Para tratarlo, la terapia cognitivo-conductual ayuda a mejorar hábitos de sueño y controlar pensamientos negativos, mientras que los medicamentos se utilizan de forma temporal. Mantener horarios regulares, evitar cafeína y practicar técnicas de relajación también son clave para recuperar noches reparadoras.
Tratamientos clásicos para dormir mejor
El tai chi, una forma de ejercicio mente-cuerpo ampliamente practicado en las comunidades chinas, ha demostrado tener beneficios similares a la terapia de conversación para personas de mediana edad y mayores con insomnio crónico, según un ensayo de la Universidad de Hong Kong (China), publicado por ‘The BMJ’.
Estos resultados respaldan el uso del tai chi como tratamiento a largo plazo para el insomnio crónico en adultos, según los investigadores.
El insomnio crónico se relaciona con un mayor riesgo de enfermedades cardiovasculares, trastornos mentales y deterioro cognitivo.

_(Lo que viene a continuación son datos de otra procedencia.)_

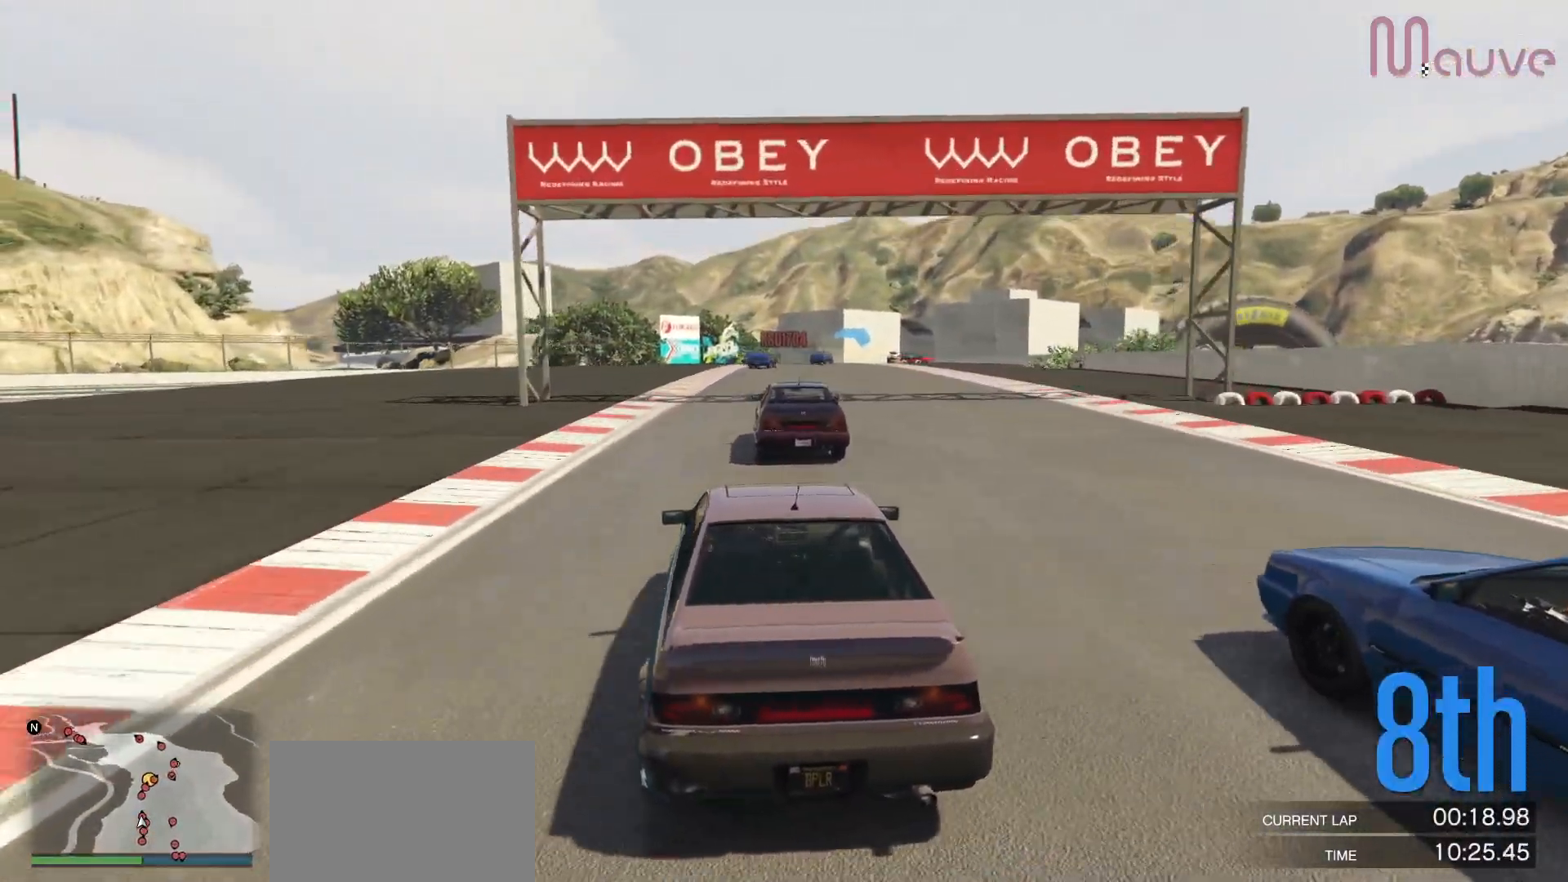
{"buttons": ["R2"], "left_stick": "center", "right_stick": "center", "events": [[283, "left_stick", "right"], [350, "left_stick", "center"]]}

Aunque la terapia cognitivo-conductual (TCC) es el tratamiento preferido, su acceso suele estar limitado por los altos costos y la escasez de terapeutas.

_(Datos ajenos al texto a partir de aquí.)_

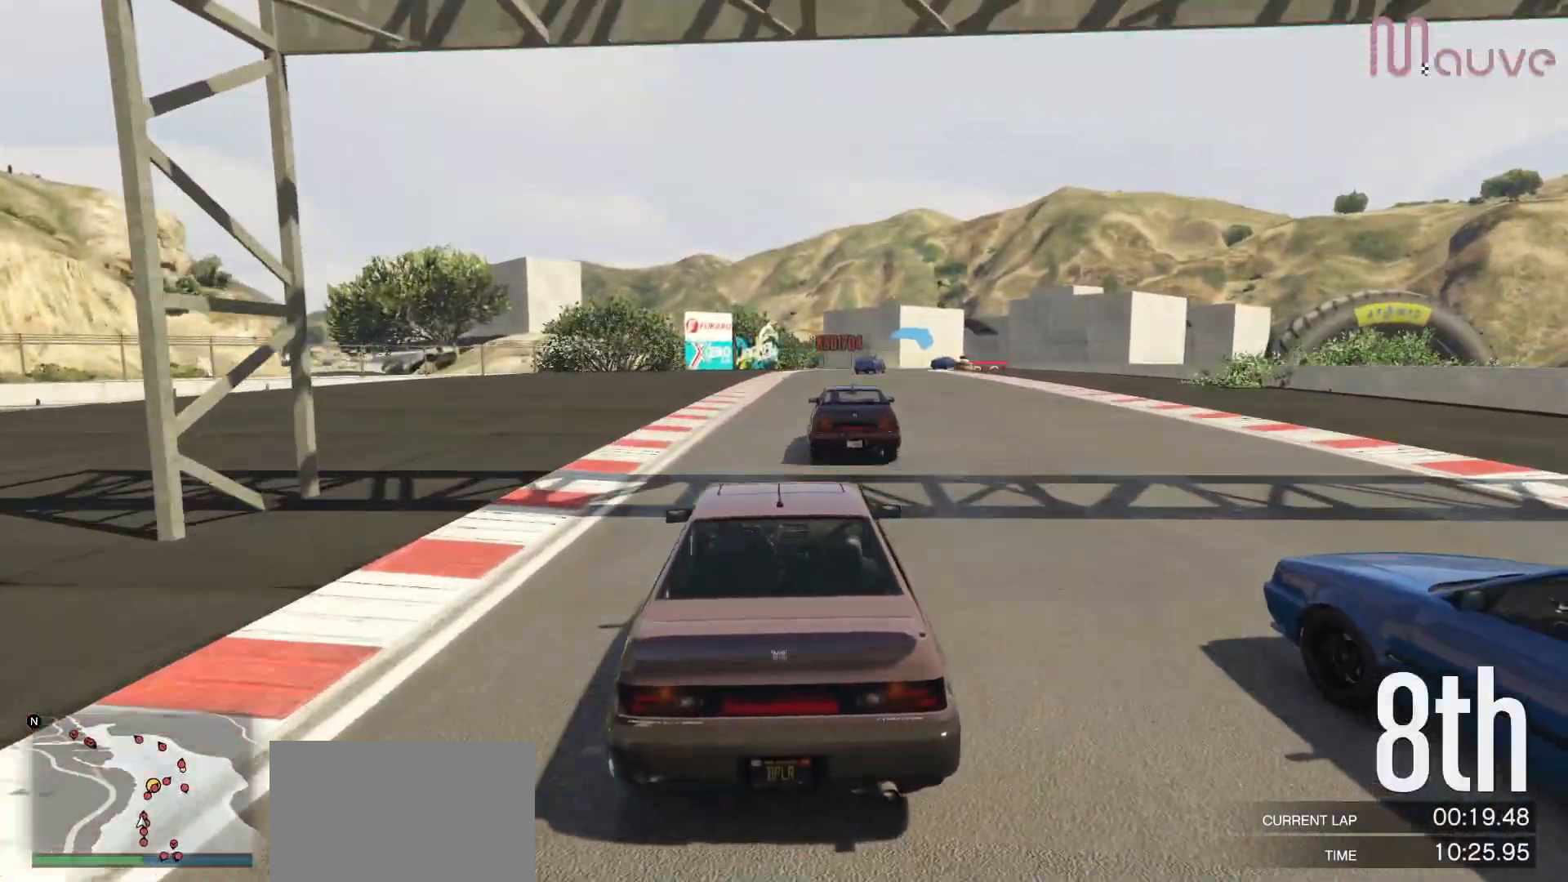
{"buttons": ["R2"], "left_stick": "center", "right_stick": "center", "events": [[217, "left_stick", "left"], [267, "left_stick", "center"]]}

Investigaciones anteriores también han mostrado los beneficios del tai chi en este grupo de población, pero faltaban comparaciones directas con tratamientos activos como la TCC. Para abordar esta brecha, los investigadores evaluaron si el tai chi es comparable («no inferior») a la terapia cognitivo-conductual para el insomnio (TCC-I).

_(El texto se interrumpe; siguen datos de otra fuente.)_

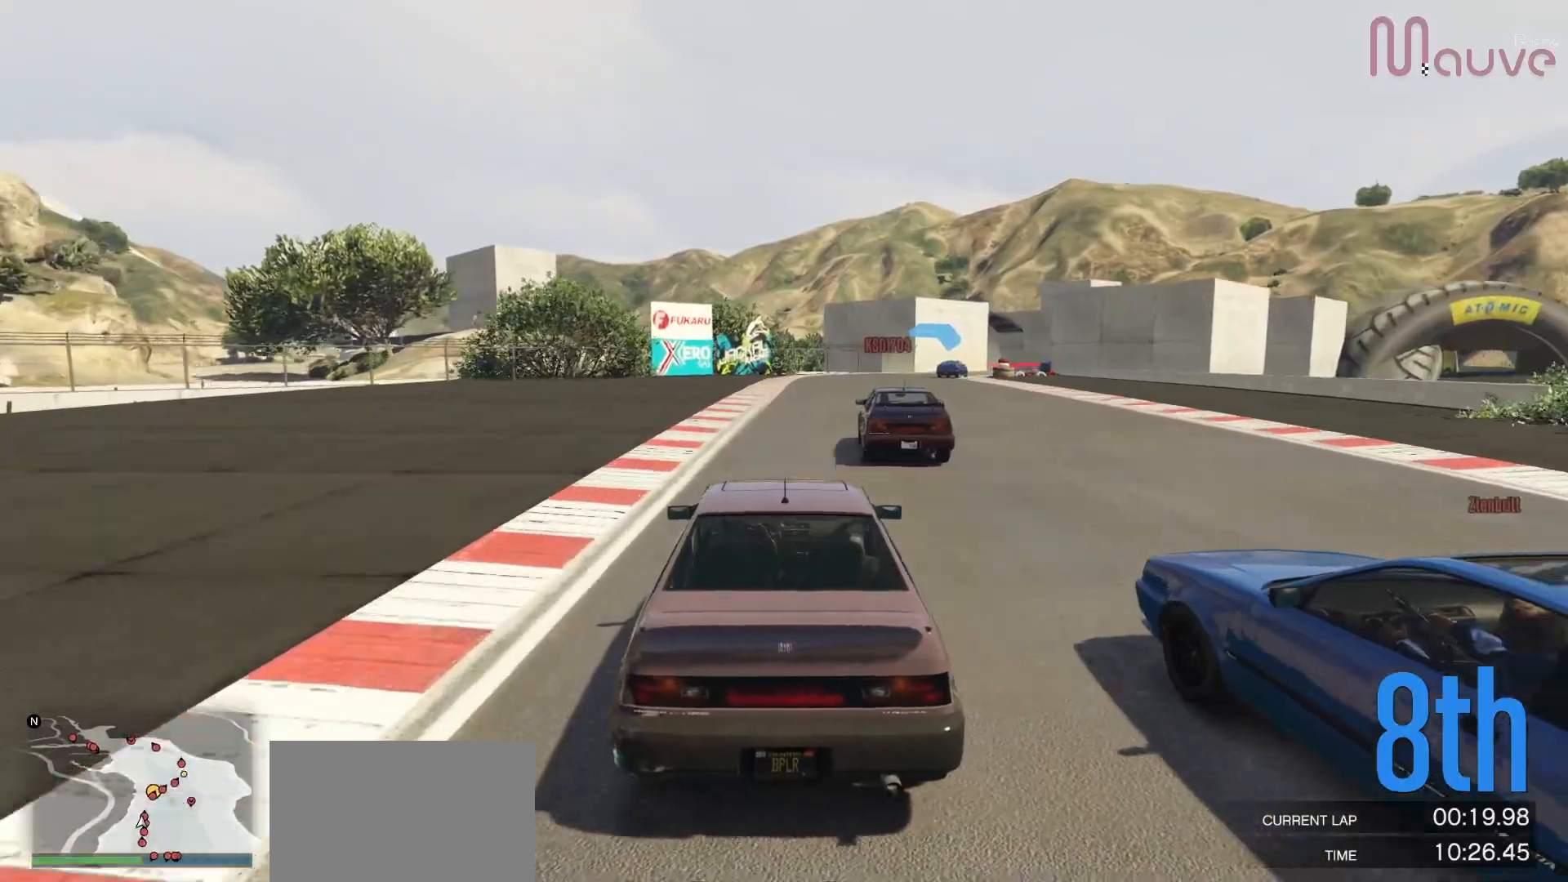
{"buttons": ["R2"], "left_stick": "center", "right_stick": "center", "events": [[167, "left_stick", "right"], [267, "left_stick", "center"]]}
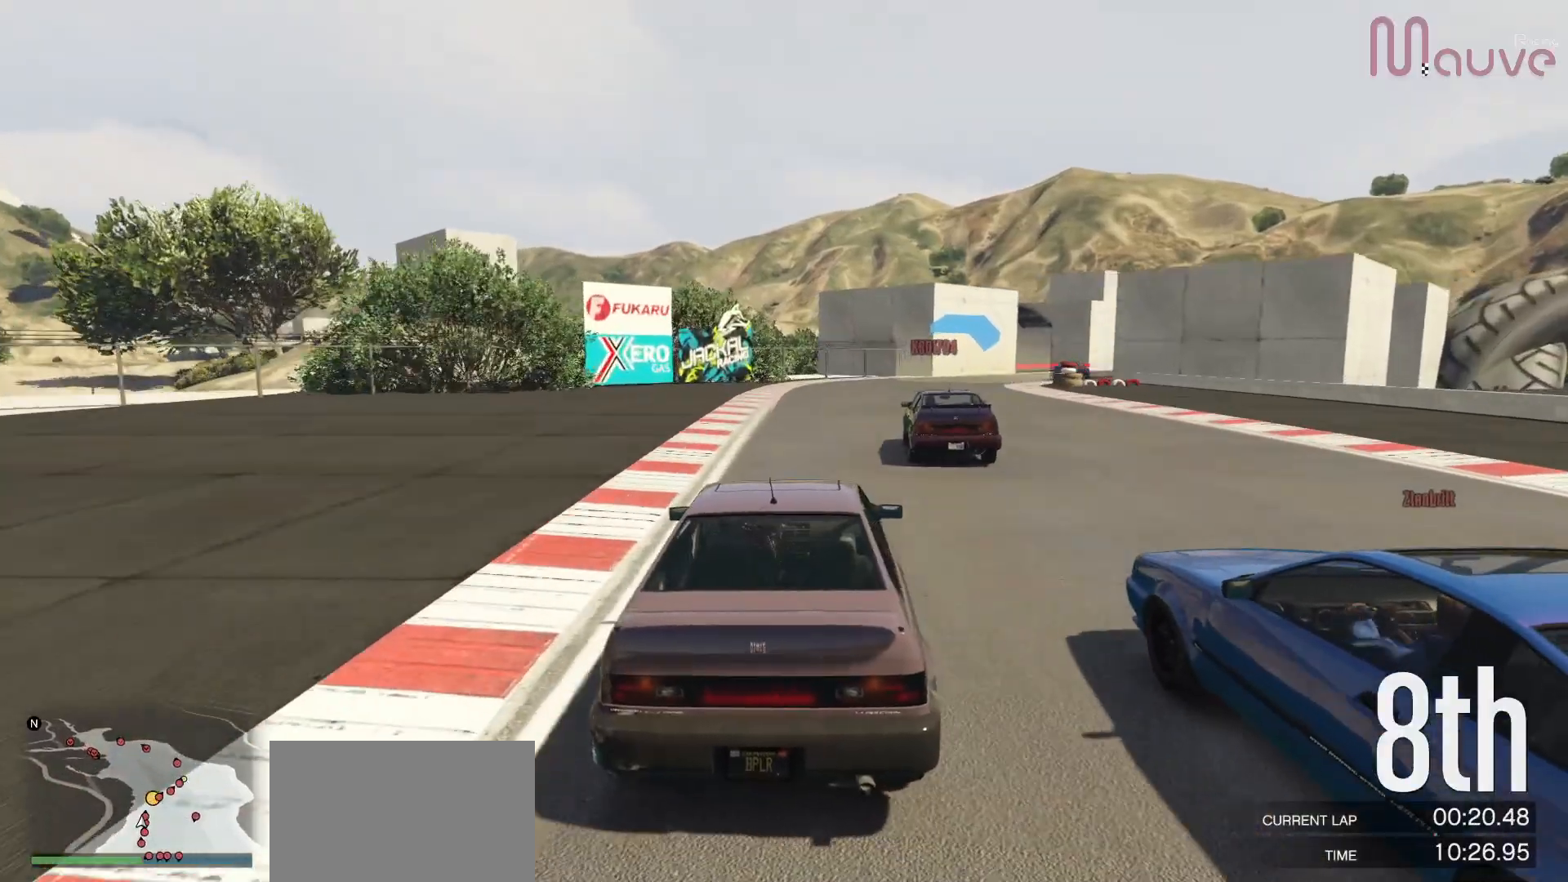
{"buttons": ["R2"], "left_stick": "right", "right_stick": "center", "events": [[83, "left_stick", "right"], [233, "left_stick", "center"], [350, "left_stick", "right"]]}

El estudio que lo respalda
Los hallazgos se basan en 200 adultos chinos de 50 años o más diagnosticados con insomnio crónico e inscritos en un centro de investigación en Hong Kong entre mayo de 2020 y julio de 2022. Los participantes, que podían caminar sin ayuda y no sufrían de enfermedades crónicas que afectaran el sueño, recibieron intervenciones de tai chi o terapia cognitivo-conductual para el insomnio (TCC-I) durante un total de 24 sesiones agrupadas en sesiones de una hora, dos veces por semana.
El índice de gravedad del insomnio (ISI) se utilizó para evaluar los cambios en la gravedad del insomnio inmediatamente después de las intervenciones a los 3 meses y en un seguimiento de 12 meses (mes 15). Los síntomas como la dificultad para conciliar el sueño, permanecer dormido y el impacto en la vida diaria fueron considerados en esta evaluación.
Al inicio del ensayo, ambos grupos presentaron niveles moderados de insomnio. Al tercer mes, el grupo de tai chi mostró una reducción de 6,67 puntos en las puntuaciones del ISI, mientras que el grupo de TCC-I logró una reducción de 11,19 puntos, resultando en una diferencia intergrupal de 4,52. Por lo tanto, el tai chi se consideró inferior a la TCC-I al tercer mes, ya que el límite superior de confianza superó el margen de no inferioridad.
Sin embargo, al mes 15, las reducciones en los grupos de tai chi y TCC-I fueron de 9,51 y 10,18, respectivamente, con una diferencia intergrupal de 0,68. En este punto, el tai chi se consideró no inferior a la TCC-I pues el límite superior se encontró dentro del margen de no inferioridad.
El tai chi y la TCC-I también mostraron beneficios comparables en los parámetros subjetivos del sueño, la calidad de vida, la salud mental y el nivel de actividad física, sin que se produjeran efectos adversos durante el periodo de intervención.
Los autores del estudio reconocen que los efectos positivos del tai chi pueden deberse en parte a la práctica continua de los participantes tras finalizar las intervenciones y señalan que son necesarios más estudios para determinar si los beneficios del tai chi se pueden aplicar a otros países o regiones con diferentes características demográficas.
Sin embargo, concluyen: «Nuestro estudio apoya al tai chi como un enfoque de tratamiento alternativo para el manejo a largo plazo del insomnio crónico en adultos de mediana edad y mayores».